Nothing like Kafka.
-by Kindra Fehr
I woke up one morning to find that I had been transformed into "Elephant Trunk Mama." There are many things I thought I would be in my life. As a parent, I knew I would fill the role of comforter, disciplinarian, nurturer, friend, playmate, and guardian. But it never crossed my mind that I would be an "Elephant Trunk Mama."
I don't know how or why this transpired, but my three-year-old daughter Aria decided that we were the Elephant Trunk family. She began to walk on all fours, and we were instructed to make a sound created by pushing out the lips and clenching the teeth while making a jjjhhhhh sound. We decided that the translation of this sound to English was "I love you." She pretended to suck water into her "trunk" and blow it out during bath time. She visited the elephant trunk grandparents and always said goodbye with a jjjjhhh.

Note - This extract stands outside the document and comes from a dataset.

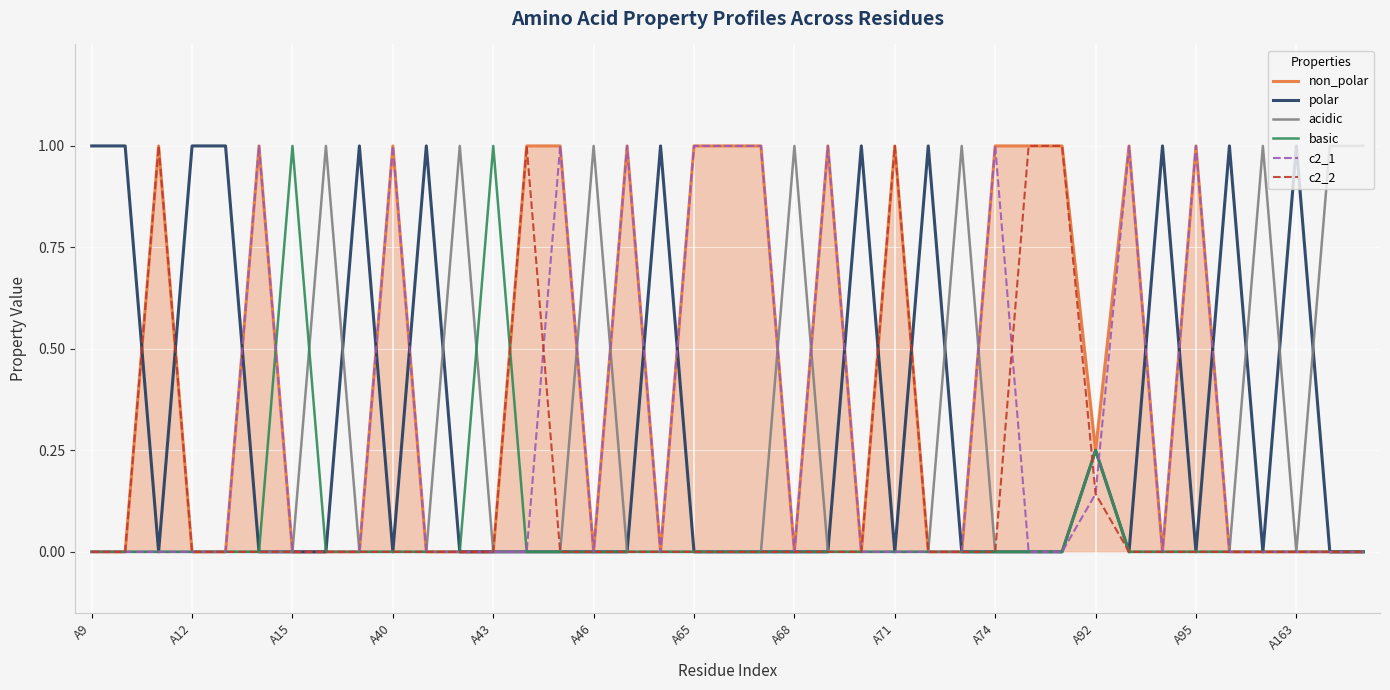

What is the greatest value displayed?

1.0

In the mornings, I would hear a little thud coming down the stairs and a few minutes later my child would come in on all fours. The only appropriate greeting was, "good morning my elephant trunk baby." For over a month, this is what we were.

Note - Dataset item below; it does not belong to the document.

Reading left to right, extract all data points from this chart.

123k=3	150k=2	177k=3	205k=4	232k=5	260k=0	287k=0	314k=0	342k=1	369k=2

Then just as suddenly, one morning she came down announcing, "Now we're puppies." (I accidentally made the mistake of referring to her as my elephant trunk baby and was instantly corrected with, "No, no, no! We're not elephants. We're puppies!") The following day I was told, "Now we're birds. Flap your wings, Bird Mama." So we flew around the kitchen together for awhile.
Puppies and birds were short-lived. Soon we returned to our true Elephant Trunk nature. There's nothing quite like a "jjjjjhhhhh" followed by the words, "I sure love you, Elephant Trunk Mama," an extremely special term of endearment.
When this started, I thought that it would be a passing fancy lasting a few days, maybe a week or two. Yet we the transformation held for many months. Then our animal incarnations began to fade.
Phases and fantasies come and go. I miss being an Elephant Trunk Mama and often call her "my elephant trunk baby" just to see if we can relive the magic She simply states, "We're not elephants anymore, Mama."
Kindra Fehr is an artist and mom to toddler Aria Hancock. She co-instructs the Salt Lake Art Center's KidsmART program.